WORK TO COMPLETE:
All the data that follows should be repeated exactly, without a single picture.

*** RECORDED DATA Section Begins ***

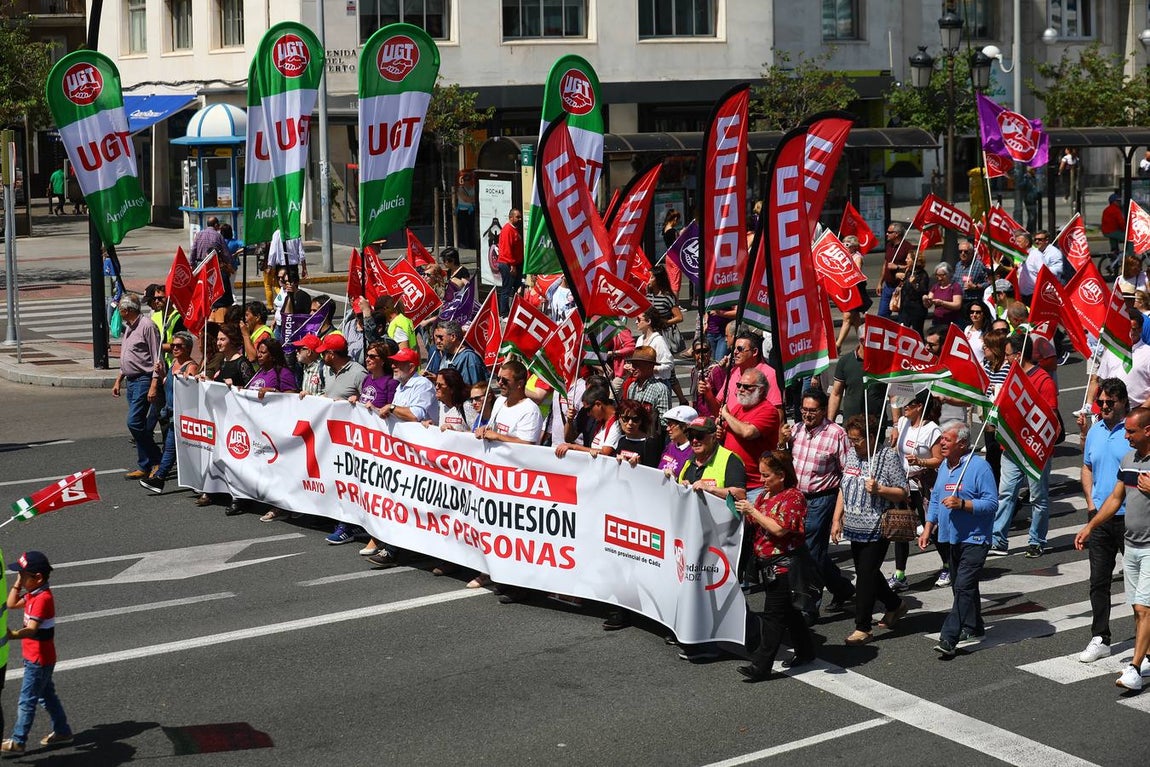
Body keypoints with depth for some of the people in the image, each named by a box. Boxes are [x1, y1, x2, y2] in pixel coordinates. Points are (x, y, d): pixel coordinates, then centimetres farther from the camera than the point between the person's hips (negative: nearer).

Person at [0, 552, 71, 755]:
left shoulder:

*** RECORDED DATA Section Ends ***

REPLY:
Body keypoints with depth for some of the people in the image, each named by a box. Boxes are [x1, y1, x2, y2] in pixel coordinates. Points are (x, y, d): pixel coordinates, then centimetres farther from the camera than the point between the person's hips (negative: nearer).

Person at [0, 552, 71, 755]:
left shoulder:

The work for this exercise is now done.